Next Stop, USDA?: Birke Baehr, 11 Year Old Sustainable Food Advocate

YouTube hits don’t lie: 11-year-old Birke Baehr is a celebrity. Over 200,000 people have watched his TEDx Next Generation Asheville talk on sustainable food, making him the movement’s youngest star. In a mere five minutes, he hits on all of the biggest problems with our food system (no easy feat!) and tells kids what they can do differently to make a positive impact. I had to find out how this kid got so smart, so I spoke with Birke while he was visiting his Granddad in Central Kentucky and was blown away by the enthusiasm and intelligence of this future organic farmer.

I read in an article about you that your family didn’t start eating organic or local until a few years ago. Can you explain how this change came about?

It all started when I peered over my mom’s shoulder while she was reading her email and I saw an article about mercury in high-fructose corn syrup. I knew what mercury was and I knew that it could kill people and I was like 'Ok, what’s up with high-fructose corn syrup?' My mom told me it’s in sodas and, well, I was like "I'm not going to drink sodas anymore." Then I started reading the labels on things and I realized there was high-fructose corn syrup in bread and a lot of different things you wouldn’t think it would be in. That was really the eye opener and the gate to the whole food system. After that I started researching even more and I found out about pesticides and herbicides and GMOs and all that kind of stuff. I brought a lot of information to my family and my mom got into it too and we would share our findings. I also noticed that you guys did The Meatrix! That was one of the things that helped me learn about factory farming.

Who are your role models?

One man that really inspired me is Joel Salatin of Polyface Farms. Just the way that he farms is amazing and how he thinks about things. He really makes chickens do what they're supposed to do—peck around and find bugs. He’s just such an inspiration—he made me want to be an organic farmer.

A lot of people think what you're doing is great because it proves that kids can care and be informed about food sustainability. What do you think are the most important steps we can take to get more kids to where you are at?

At first I didn’t know what was going on with our food system, so I think if people understand and are educated about what’s wrong they would do better.

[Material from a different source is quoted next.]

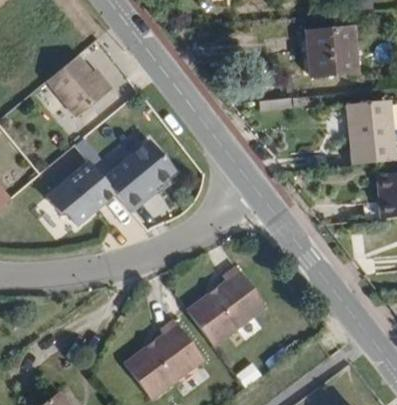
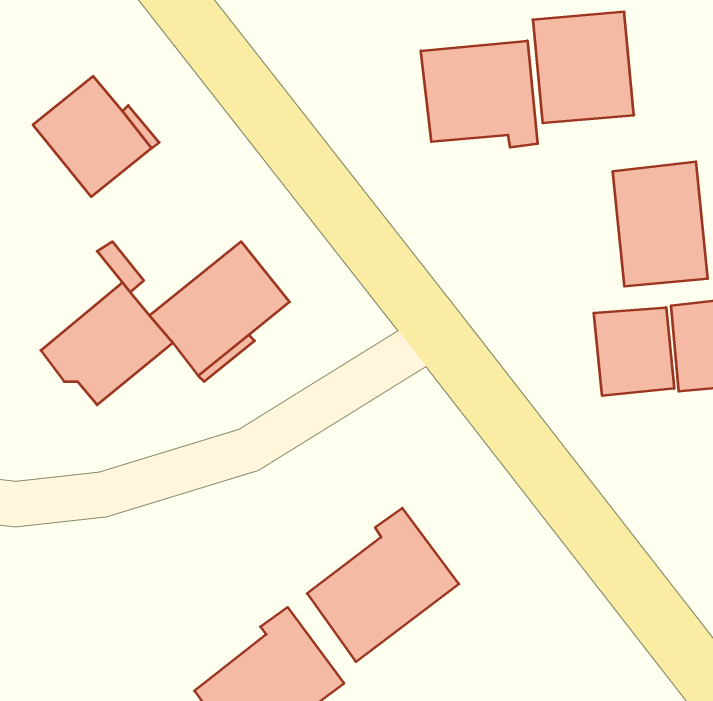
building: none -> [421,41,538,147]
building: none -> [594,307,674,396]

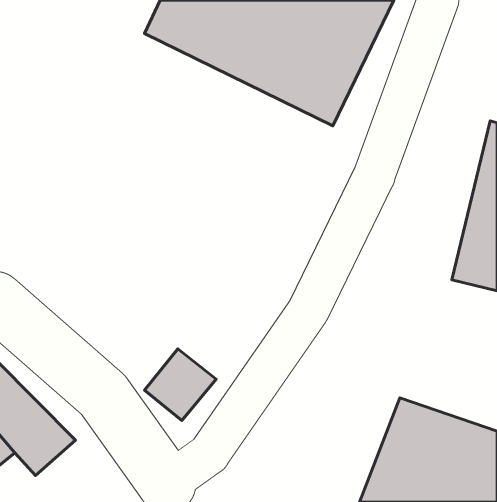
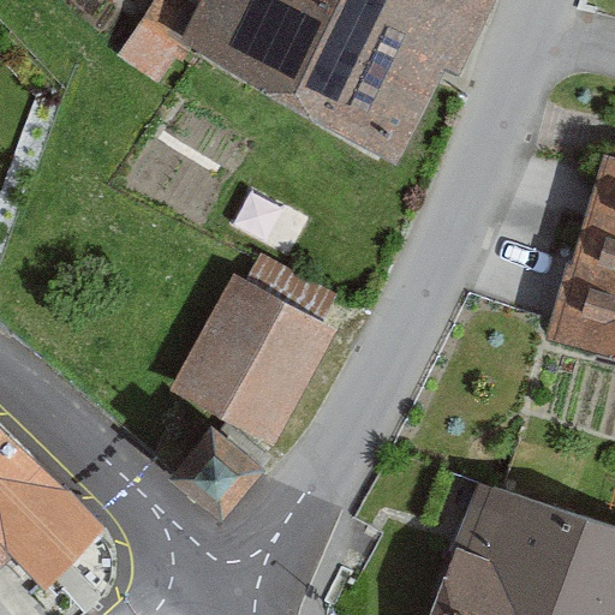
building: none -> [179,275,336,438]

You know better, you do better.

What particular issues about sustainable food do you find to be most effective with people?

One thing that I think really encompasses all of the issues and hits home is the idea that you can pay the farmer or pay the hospital. All of the main issues—GMOs, CAFOs, corn products—can cause illnesses. It’s simple: would you rather have $600,000 on your hospital bill or $50 on your grocery bill?

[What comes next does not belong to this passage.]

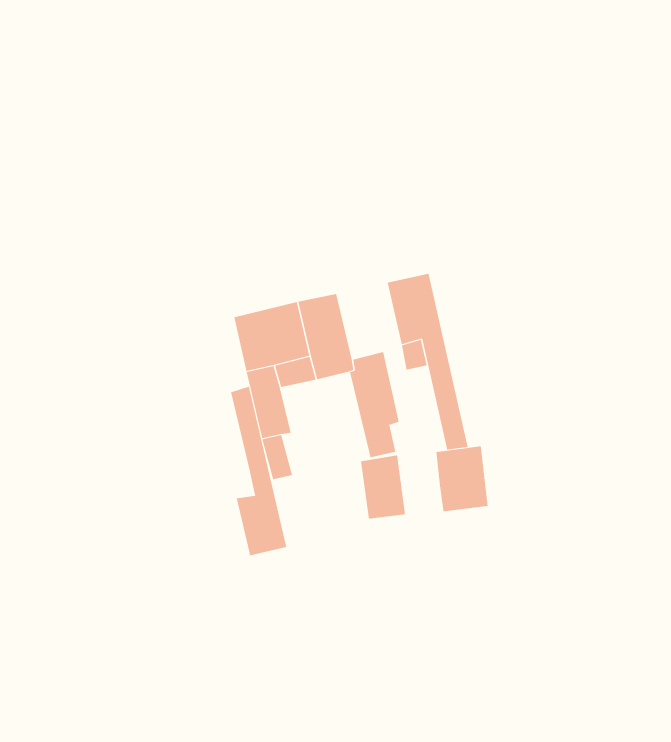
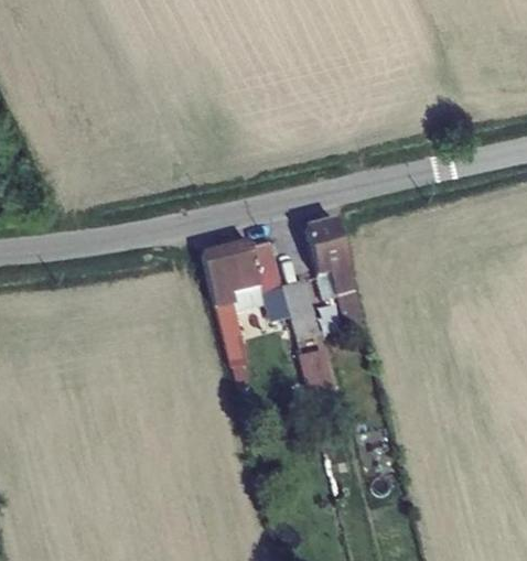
building: [231,386,287,556] -> none
building: [436,446,488,512] -> none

What are your favorite foods?

Hard question! I like all kinds of food; I'm not a very picky eater. I like green vegetables, and I'm from the south so I like my collard greens. One thing in particular that I don’t like is a McDonald’s hamburger, but I never said I don’t like an organic free-range, grass-fed hamburger with organic potatoes on the side.

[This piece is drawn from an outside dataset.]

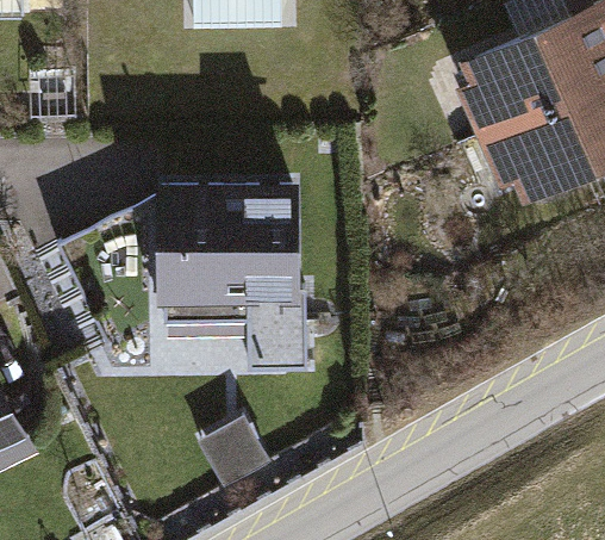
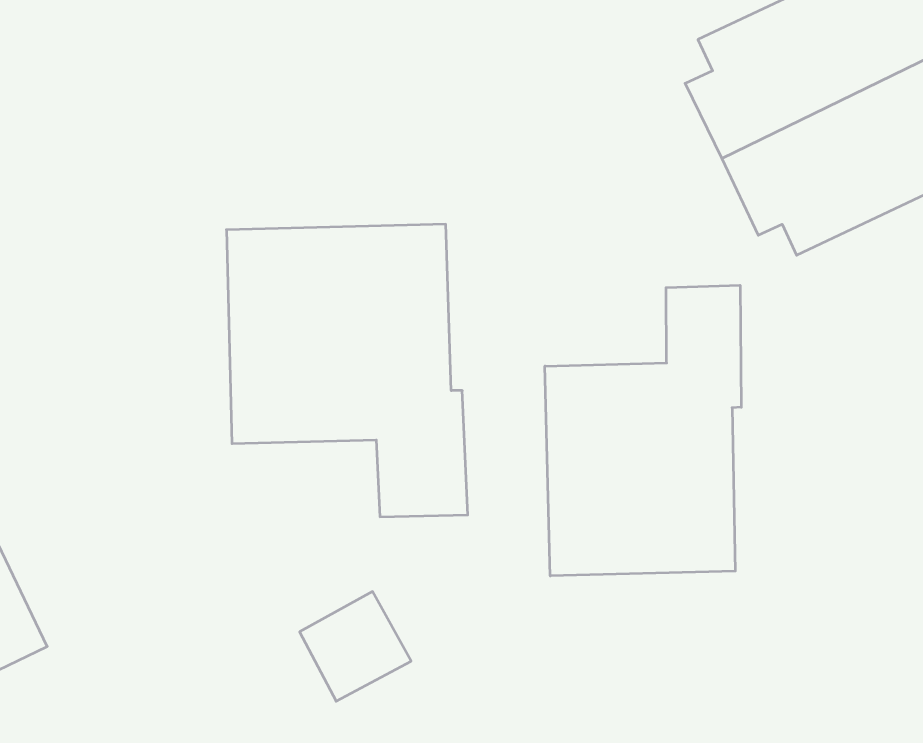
building: none -> [545,285,741,576]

What is it about being an organic farmer that is most appealing to you?

The lack of them. I want to be an organic farmer because I want to make an impact on the world and help people.

Some people who commented on your video have said “Birke for President!” and others have said they'd like to see you as a politician in the future. I know you plan on being an organic farmer, but any chance we'll be seeing you on a ballot some years from now?

Actually when this thing started a politician from East Tennessee where I'm from sent an email to my mom asking if I could go to the Tennessee House Agriculture Committee. I've been asked, but I haven’t heard too much from that. I'm not going to be a politician or anything but I'd really like to go speak in front of the USDA.

The YouTube video of your talk has over 200,000 views! I think this qualifies you for celebrity status. How does it feel to be one of the famous faces of the sustainable farming movement?

It feels good! It was really frustrating a couple years ago when I was 8 or 9, because I felt like a kid that age couldn’t do anything about our food system. After learning about GMOs I said "I'd really like to wake people up but I don’t know how I can do this at age 8." Three years later I found this application on my mom’s facebook for the TEDx Next Generation event in Asheville. It’s really awesome for me to be able to help people in this way—to wake them up, help them to start eating organic and stop them from getting sick and obese and things like that.

What are some of your other favorite pastimes?

I still like football. As an 11-year-old boy, its still fun to knock somebody’s head off. I really like studying Civil War history, which is something not a lot of people know about me. I also like to be out in the mountains—I'm from East Tennessee so the Smokey Mountains are my home.

What’s next for you? Any projects or talks in the works?

I've been contacted by a bunch of groups that have wanted me to speak at conferences, including a lot that haven’t gotten back to me, but we'll see. I would love to do more talks. Hopefully I can start speaking in different places. One thing that’s crazy that I've heard people say is that I was told what to say and I was reading off a teleprompter. When I heard that I was like, 'Give me a break!' On my YouTube video there are 891 likes and 30 dislikes—it’s pretty funny. [The critics] don’t bother me. I knew there would be people who wouldn’t like me. I'd just love to be able to tell people more about me and what’s wrong with our food system.

Thanks to Birke and his Mom, Tricia, for their participation in this piece and their continued efforts to educate people about sustainable food.